*WHAT YOU ARE ASKED TO DO*
Each line of the data must be given back verbatim, with pictures removed.

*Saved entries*

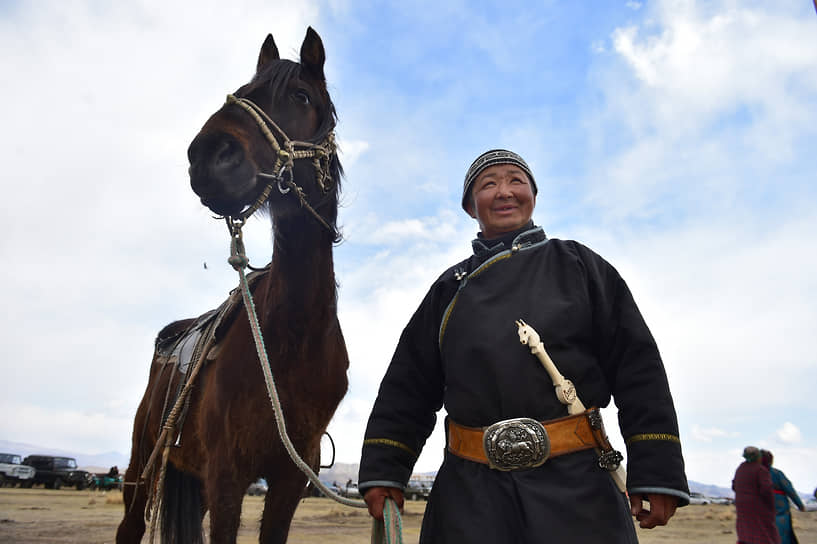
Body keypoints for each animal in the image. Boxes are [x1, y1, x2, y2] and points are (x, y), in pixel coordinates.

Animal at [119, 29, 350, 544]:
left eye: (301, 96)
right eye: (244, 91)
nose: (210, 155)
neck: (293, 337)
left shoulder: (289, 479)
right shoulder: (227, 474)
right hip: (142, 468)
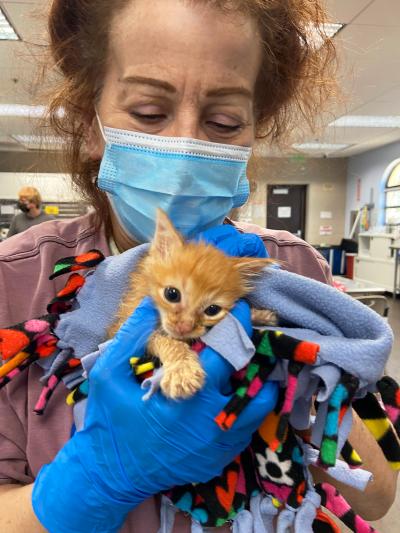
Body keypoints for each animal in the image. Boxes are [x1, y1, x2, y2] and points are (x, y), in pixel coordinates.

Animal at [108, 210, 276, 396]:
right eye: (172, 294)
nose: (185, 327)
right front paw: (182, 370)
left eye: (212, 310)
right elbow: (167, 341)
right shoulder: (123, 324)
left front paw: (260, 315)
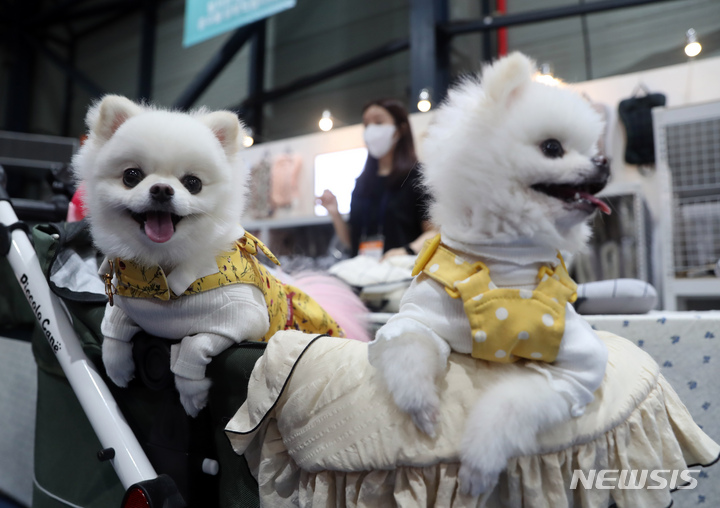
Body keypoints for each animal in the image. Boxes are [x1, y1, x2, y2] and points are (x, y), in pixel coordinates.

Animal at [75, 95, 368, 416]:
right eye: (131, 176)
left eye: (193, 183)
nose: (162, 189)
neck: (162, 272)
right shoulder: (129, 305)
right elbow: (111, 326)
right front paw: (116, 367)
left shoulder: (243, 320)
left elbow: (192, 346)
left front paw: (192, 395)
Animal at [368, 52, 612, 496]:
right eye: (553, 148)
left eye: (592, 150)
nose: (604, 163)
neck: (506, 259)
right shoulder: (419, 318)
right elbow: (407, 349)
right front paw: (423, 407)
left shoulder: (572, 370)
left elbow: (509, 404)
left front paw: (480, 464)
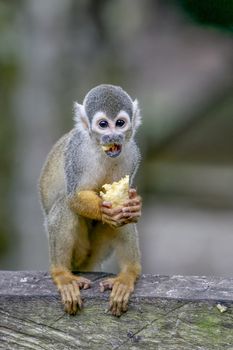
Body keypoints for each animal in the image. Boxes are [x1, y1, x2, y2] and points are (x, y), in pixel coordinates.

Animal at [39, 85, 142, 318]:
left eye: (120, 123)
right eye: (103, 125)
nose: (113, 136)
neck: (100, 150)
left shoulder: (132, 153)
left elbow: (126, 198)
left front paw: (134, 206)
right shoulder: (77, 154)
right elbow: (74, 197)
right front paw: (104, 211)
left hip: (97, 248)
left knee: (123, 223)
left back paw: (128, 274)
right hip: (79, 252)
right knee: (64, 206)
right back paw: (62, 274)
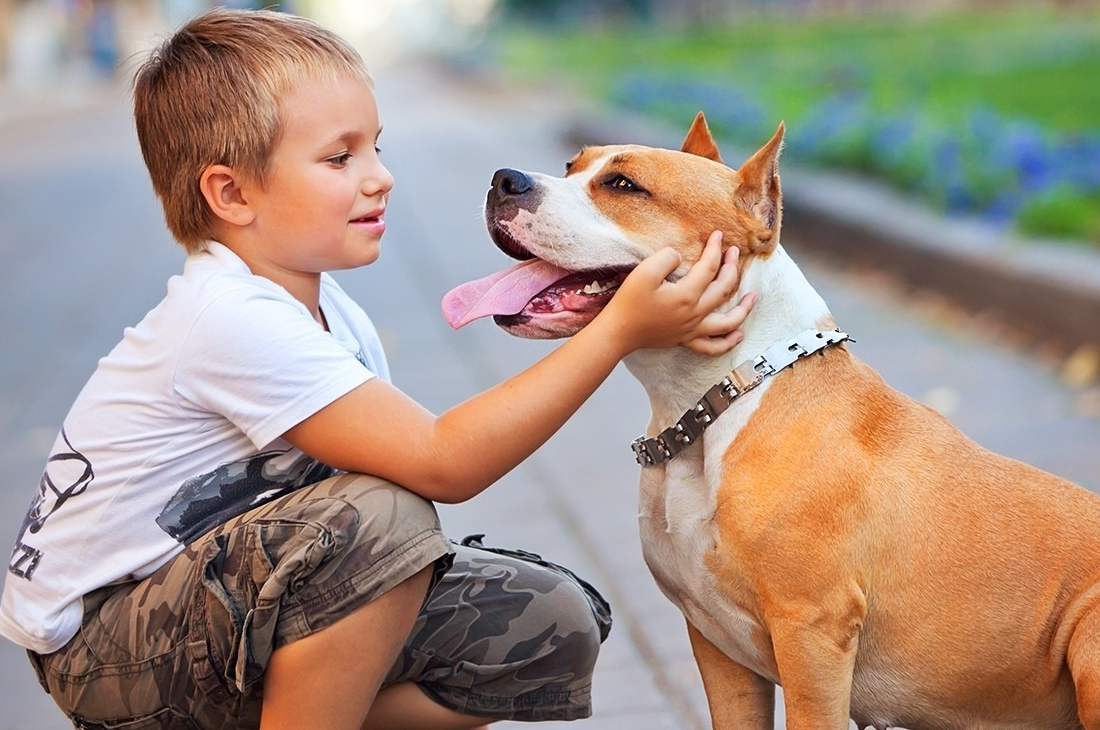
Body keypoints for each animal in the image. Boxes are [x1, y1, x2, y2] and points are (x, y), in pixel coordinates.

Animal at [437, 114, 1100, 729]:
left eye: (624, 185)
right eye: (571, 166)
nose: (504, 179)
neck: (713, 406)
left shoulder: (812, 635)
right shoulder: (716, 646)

*OUTPUT OF THE EXERCISE*
Body keypoints for each animal in the image. Boxes are [x1, y1, x2, y2] and points are (x, y), in pixel coordinates.

Animal at [119, 29, 350, 544]:
left eye: (301, 96)
right eye: (244, 91)
nose: (210, 155)
neck: (293, 337)
left shoulder: (289, 479)
right shoulder: (227, 474)
right hip: (142, 468)
Body keypoints for each animal in the image. Boxes are [x1, y1, x2, y2] and points are (x, y), in pixel coordinates.

Animal at [108, 210, 276, 396]:
right eye: (172, 294)
nose: (185, 327)
right front paw: (182, 370)
left eye: (212, 310)
right elbow: (167, 341)
right shoulder: (123, 324)
left front paw: (260, 315)
Body keypoints for each animal in the image. Boxes are [x1, y1, x2, y2] and points are (x, y), in pixel coordinates.

Animal at [75, 95, 368, 416]:
right eye: (131, 176)
left eye: (193, 183)
nose: (162, 189)
neck: (162, 272)
right shoulder: (129, 305)
right elbow: (111, 326)
right front paw: (116, 367)
left shoulder: (243, 320)
left elbow: (192, 346)
left front paw: (192, 395)
Animal at [368, 52, 612, 496]:
right eye: (553, 148)
left eye: (592, 150)
nose: (604, 163)
neck: (506, 259)
right shoulder: (419, 318)
right elbow: (407, 349)
right front paw: (423, 407)
left shoulder: (572, 370)
left elbow: (509, 404)
left front paw: (480, 464)
Body keypoints for each animal in the image. Boxes are [x1, y1, x2, y2] and points are (x, y), in pixel coordinates.

Animal at [39, 85, 142, 318]:
left eye: (120, 123)
right eye: (103, 125)
nose: (113, 136)
neck: (100, 150)
left shoulder: (132, 153)
left elbow: (126, 198)
left front paw: (134, 206)
right shoulder: (77, 154)
right elbow: (74, 197)
right front paw: (104, 211)
left hip: (97, 248)
left knee: (123, 223)
left back paw: (128, 274)
right hip: (79, 252)
right knee: (64, 206)
right back paw: (62, 274)
Body keypoints for each animal in the image. Boxes are [x1, y1, x2, y2] and points are (x, y), in pixel coordinates.

Animal at [437, 114, 1100, 729]:
left eye: (624, 185)
right eye: (571, 166)
nose: (504, 179)
neck: (713, 406)
left shoulder: (812, 635)
right shoulder: (716, 646)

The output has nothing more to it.